Storage
TileDB stores machine learning (ML) models as TileDB dense arrays and inherits all the critical functionalities of dense arrays by default. Versioning, time traveling, compression, encryption, and governance are available without any extra setup. In this way, TileDB offers an ML model registry, which will store your models alongside your data and code., without the need for any other model management tool.
Model registry
In general, an ML model registry offers the following advantages for organizations involved in deploying and managing ML models:
- Centralized model management
- Version control
- Collaboration and sharing
- Deployment automation
- Monitoring and governance
- Scalability and flexibility
Centralized model management
A model registry offers a centralized location to store, organize, and manage all deployed models. This centralized repository allows fast access, version control, and tracking of model artifacts, metadata, and performance metrics.
Version control
Versioning is crucial in ML model development to keep track of changes, experiments, and improvements over time. A model registry enables versioning of models, allowing users to compare different versions, rollback to earlier versions if needed, and ensure reproducibility of results.
Collaboration and sharing
With a model registry, data scientists and other stakeholders can collaborate efficiently by sharing models, experiments, and insights. It promotes collaboration by offering a common platform for teams to discuss, review, and iterate on models, fostering knowledge sharing and innovation.
Deployment automation
Integrating a model registry with deployment pipelines and automation tools streamlines the process of deploying models into production environments. By linking model artifacts with deployment configurations, organizations can automate deployment tasks, reduce manual errors, and ensure consistency across environments.
Governance and monitoring
A model registry includes governance and monitoring features to track model performance, detect anomalies, and ensures access control and compliance with regulatory requirements. It offers visibility into a model’s behavior in production, alerts stakeholders to potential issues, and helps preserve the reliability and integrity of deployed models.

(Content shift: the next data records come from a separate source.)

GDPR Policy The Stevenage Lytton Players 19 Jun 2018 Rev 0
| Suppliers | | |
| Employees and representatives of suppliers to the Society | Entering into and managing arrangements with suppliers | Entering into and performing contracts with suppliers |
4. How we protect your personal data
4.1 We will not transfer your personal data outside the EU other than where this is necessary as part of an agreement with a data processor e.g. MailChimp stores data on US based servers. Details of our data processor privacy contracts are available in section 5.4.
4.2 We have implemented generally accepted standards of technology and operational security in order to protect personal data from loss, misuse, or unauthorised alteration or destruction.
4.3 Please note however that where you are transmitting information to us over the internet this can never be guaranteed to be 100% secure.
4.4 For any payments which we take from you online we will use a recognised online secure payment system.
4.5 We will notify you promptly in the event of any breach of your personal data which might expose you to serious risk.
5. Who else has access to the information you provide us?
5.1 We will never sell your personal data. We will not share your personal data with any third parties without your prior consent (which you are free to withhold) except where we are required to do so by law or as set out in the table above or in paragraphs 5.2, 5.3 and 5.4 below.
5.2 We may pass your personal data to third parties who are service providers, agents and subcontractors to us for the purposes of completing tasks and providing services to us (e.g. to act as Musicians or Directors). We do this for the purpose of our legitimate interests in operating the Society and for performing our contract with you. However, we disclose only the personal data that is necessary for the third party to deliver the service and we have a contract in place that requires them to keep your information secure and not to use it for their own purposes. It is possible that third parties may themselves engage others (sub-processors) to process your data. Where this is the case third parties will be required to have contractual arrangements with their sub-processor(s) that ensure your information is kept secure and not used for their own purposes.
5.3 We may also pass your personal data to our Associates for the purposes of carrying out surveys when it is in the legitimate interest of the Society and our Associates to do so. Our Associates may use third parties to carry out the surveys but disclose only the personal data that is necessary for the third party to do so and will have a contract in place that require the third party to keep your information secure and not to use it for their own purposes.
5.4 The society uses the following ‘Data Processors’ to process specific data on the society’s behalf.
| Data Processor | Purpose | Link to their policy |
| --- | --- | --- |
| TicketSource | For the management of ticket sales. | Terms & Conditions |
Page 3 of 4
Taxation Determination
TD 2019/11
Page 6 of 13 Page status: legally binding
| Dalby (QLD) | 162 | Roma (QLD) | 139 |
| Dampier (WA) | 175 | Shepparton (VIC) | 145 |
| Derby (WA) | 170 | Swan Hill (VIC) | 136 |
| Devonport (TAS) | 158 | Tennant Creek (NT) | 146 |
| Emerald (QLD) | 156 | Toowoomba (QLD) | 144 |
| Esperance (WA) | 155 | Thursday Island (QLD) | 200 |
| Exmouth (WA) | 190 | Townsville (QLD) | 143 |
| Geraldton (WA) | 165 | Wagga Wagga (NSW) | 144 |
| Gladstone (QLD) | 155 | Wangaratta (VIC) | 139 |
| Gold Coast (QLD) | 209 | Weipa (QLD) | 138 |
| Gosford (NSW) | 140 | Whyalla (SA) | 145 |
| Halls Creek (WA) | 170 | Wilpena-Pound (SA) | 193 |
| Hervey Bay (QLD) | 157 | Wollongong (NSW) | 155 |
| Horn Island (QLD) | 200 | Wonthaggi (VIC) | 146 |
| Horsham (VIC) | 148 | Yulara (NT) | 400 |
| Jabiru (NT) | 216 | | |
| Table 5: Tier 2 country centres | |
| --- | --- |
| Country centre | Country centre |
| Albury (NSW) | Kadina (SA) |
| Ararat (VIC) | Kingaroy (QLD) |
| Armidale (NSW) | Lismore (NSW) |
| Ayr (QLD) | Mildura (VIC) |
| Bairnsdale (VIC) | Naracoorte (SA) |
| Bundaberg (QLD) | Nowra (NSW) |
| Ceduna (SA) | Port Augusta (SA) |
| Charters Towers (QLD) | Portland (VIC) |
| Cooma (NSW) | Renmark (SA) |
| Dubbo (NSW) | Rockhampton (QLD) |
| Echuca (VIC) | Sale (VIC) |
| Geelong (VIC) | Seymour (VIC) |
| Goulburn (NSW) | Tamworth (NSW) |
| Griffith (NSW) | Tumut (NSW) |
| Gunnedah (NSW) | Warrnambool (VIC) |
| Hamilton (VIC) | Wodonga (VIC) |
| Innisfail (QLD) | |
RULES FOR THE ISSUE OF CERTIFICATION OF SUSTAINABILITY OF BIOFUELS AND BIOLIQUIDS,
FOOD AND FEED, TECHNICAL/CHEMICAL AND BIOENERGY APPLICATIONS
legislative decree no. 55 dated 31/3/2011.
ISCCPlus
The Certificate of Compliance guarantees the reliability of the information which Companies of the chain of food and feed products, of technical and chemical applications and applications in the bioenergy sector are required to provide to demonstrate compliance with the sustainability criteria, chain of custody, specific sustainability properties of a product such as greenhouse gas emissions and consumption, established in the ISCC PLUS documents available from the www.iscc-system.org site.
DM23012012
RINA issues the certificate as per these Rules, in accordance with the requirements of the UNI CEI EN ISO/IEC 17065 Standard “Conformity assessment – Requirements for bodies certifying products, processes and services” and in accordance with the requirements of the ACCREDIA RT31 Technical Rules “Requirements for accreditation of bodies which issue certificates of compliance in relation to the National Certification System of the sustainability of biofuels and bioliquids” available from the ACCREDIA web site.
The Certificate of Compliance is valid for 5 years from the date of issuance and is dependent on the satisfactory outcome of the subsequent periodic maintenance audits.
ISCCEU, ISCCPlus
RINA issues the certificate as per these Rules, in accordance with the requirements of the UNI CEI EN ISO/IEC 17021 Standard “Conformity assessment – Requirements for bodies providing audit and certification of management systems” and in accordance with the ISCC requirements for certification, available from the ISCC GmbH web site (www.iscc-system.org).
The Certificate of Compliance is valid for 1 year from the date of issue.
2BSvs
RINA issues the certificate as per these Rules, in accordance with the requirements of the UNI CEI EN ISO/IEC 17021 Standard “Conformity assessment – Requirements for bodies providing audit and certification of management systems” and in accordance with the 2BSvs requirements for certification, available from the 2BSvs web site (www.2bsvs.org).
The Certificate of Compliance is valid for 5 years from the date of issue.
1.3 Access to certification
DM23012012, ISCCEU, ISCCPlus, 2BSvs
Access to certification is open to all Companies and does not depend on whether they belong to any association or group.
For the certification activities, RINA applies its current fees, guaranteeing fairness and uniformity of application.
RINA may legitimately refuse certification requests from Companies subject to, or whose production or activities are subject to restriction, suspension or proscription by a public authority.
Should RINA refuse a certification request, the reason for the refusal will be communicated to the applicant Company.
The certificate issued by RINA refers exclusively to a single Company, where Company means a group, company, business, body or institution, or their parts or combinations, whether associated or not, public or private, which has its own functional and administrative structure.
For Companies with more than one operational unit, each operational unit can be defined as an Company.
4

Scalability and flexibility
As organizations scale their ML initiatives and deploy more models into production, a model registry offers scalability and flexibility to manage a growing number of models efficiently. It can accommodate diverse types of models, frameworks, and deployment environments, adapting to evolving business needs.
In general, a model registry serves as a foundational component of the ML lifecycle, allowing collaboration, version control, deployment automation, and governance. Organizations that use a model registry can get the most value from their machine learning investments.